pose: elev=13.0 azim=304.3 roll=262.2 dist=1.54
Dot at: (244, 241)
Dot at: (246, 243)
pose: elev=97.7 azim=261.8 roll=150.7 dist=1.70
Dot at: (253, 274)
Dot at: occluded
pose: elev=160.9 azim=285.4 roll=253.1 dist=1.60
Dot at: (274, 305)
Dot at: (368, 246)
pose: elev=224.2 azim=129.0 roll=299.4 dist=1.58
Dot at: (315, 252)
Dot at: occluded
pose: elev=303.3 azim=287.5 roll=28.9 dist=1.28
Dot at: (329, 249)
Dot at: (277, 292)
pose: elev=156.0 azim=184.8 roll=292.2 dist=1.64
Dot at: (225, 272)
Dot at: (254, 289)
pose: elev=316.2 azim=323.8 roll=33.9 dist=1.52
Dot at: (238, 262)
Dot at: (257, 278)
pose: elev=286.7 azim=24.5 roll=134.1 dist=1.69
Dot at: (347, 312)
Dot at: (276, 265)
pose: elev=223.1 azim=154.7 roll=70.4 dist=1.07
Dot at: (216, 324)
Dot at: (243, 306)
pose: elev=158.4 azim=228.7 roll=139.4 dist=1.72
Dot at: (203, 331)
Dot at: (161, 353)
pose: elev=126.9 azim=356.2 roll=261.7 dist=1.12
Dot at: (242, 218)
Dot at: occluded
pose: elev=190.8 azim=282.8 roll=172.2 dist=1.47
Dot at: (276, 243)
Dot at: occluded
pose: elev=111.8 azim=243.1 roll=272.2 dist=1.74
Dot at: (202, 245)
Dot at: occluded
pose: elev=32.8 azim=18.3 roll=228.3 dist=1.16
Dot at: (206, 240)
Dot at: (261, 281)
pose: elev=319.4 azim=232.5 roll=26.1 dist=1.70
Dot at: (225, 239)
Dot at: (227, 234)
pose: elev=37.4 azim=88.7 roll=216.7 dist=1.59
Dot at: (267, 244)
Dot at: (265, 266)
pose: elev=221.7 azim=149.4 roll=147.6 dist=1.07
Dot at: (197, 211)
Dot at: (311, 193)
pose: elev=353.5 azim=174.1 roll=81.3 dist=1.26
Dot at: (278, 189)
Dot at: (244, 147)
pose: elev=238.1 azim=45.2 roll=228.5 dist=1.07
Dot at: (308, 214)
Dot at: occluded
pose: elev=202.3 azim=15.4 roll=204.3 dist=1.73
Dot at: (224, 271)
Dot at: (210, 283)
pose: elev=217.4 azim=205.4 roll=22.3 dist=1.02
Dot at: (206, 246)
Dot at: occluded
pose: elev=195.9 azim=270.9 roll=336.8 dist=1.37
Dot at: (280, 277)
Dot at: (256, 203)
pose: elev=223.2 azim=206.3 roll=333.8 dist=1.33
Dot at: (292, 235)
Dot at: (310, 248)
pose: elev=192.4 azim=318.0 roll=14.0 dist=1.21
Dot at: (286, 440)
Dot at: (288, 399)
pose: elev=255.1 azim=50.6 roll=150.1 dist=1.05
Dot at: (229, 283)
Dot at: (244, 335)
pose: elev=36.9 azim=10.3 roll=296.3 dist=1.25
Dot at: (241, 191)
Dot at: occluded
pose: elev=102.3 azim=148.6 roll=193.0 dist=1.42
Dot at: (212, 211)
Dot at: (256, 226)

====

→ **AIM OF THE EXERCISE**
Set down every line of the listing above again, character for character and in the same order.

→ **COMPLETE RESPONSE**
pose: elev=13.0 azim=304.3 roll=262.2 dist=1.54
Dot at: (244, 241)
Dot at: (246, 243)
pose: elev=97.7 azim=261.8 roll=150.7 dist=1.70
Dot at: (253, 274)
Dot at: occluded
pose: elev=160.9 azim=285.4 roll=253.1 dist=1.60
Dot at: (274, 305)
Dot at: (368, 246)
pose: elev=224.2 azim=129.0 roll=299.4 dist=1.58
Dot at: (315, 252)
Dot at: occluded
pose: elev=303.3 azim=287.5 roll=28.9 dist=1.28
Dot at: (329, 249)
Dot at: (277, 292)
pose: elev=156.0 azim=184.8 roll=292.2 dist=1.64
Dot at: (225, 272)
Dot at: (254, 289)
pose: elev=316.2 azim=323.8 roll=33.9 dist=1.52
Dot at: (238, 262)
Dot at: (257, 278)
pose: elev=286.7 azim=24.5 roll=134.1 dist=1.69
Dot at: (347, 312)
Dot at: (276, 265)
pose: elev=223.1 azim=154.7 roll=70.4 dist=1.07
Dot at: (216, 324)
Dot at: (243, 306)
pose: elev=158.4 azim=228.7 roll=139.4 dist=1.72
Dot at: (203, 331)
Dot at: (161, 353)
pose: elev=126.9 azim=356.2 roll=261.7 dist=1.12
Dot at: (242, 218)
Dot at: occluded
pose: elev=190.8 azim=282.8 roll=172.2 dist=1.47
Dot at: (276, 243)
Dot at: occluded
pose: elev=111.8 azim=243.1 roll=272.2 dist=1.74
Dot at: (202, 245)
Dot at: occluded
pose: elev=32.8 azim=18.3 roll=228.3 dist=1.16
Dot at: (206, 240)
Dot at: (261, 281)
pose: elev=319.4 azim=232.5 roll=26.1 dist=1.70
Dot at: (225, 239)
Dot at: (227, 234)
pose: elev=37.4 azim=88.7 roll=216.7 dist=1.59
Dot at: (267, 244)
Dot at: (265, 266)
pose: elev=221.7 azim=149.4 roll=147.6 dist=1.07
Dot at: (197, 211)
Dot at: (311, 193)
pose: elev=353.5 azim=174.1 roll=81.3 dist=1.26
Dot at: (278, 189)
Dot at: (244, 147)
pose: elev=238.1 azim=45.2 roll=228.5 dist=1.07
Dot at: (308, 214)
Dot at: occluded
pose: elev=202.3 azim=15.4 roll=204.3 dist=1.73
Dot at: (224, 271)
Dot at: (210, 283)
pose: elev=217.4 azim=205.4 roll=22.3 dist=1.02
Dot at: (206, 246)
Dot at: occluded
pose: elev=195.9 azim=270.9 roll=336.8 dist=1.37
Dot at: (280, 277)
Dot at: (256, 203)
pose: elev=223.2 azim=206.3 roll=333.8 dist=1.33
Dot at: (292, 235)
Dot at: (310, 248)
pose: elev=192.4 azim=318.0 roll=14.0 dist=1.21
Dot at: (286, 440)
Dot at: (288, 399)
pose: elev=255.1 azim=50.6 roll=150.1 dist=1.05
Dot at: (229, 283)
Dot at: (244, 335)
pose: elev=36.9 azim=10.3 roll=296.3 dist=1.25
Dot at: (241, 191)
Dot at: occluded
pose: elev=102.3 azim=148.6 roll=193.0 dist=1.42
Dot at: (212, 211)
Dot at: (256, 226)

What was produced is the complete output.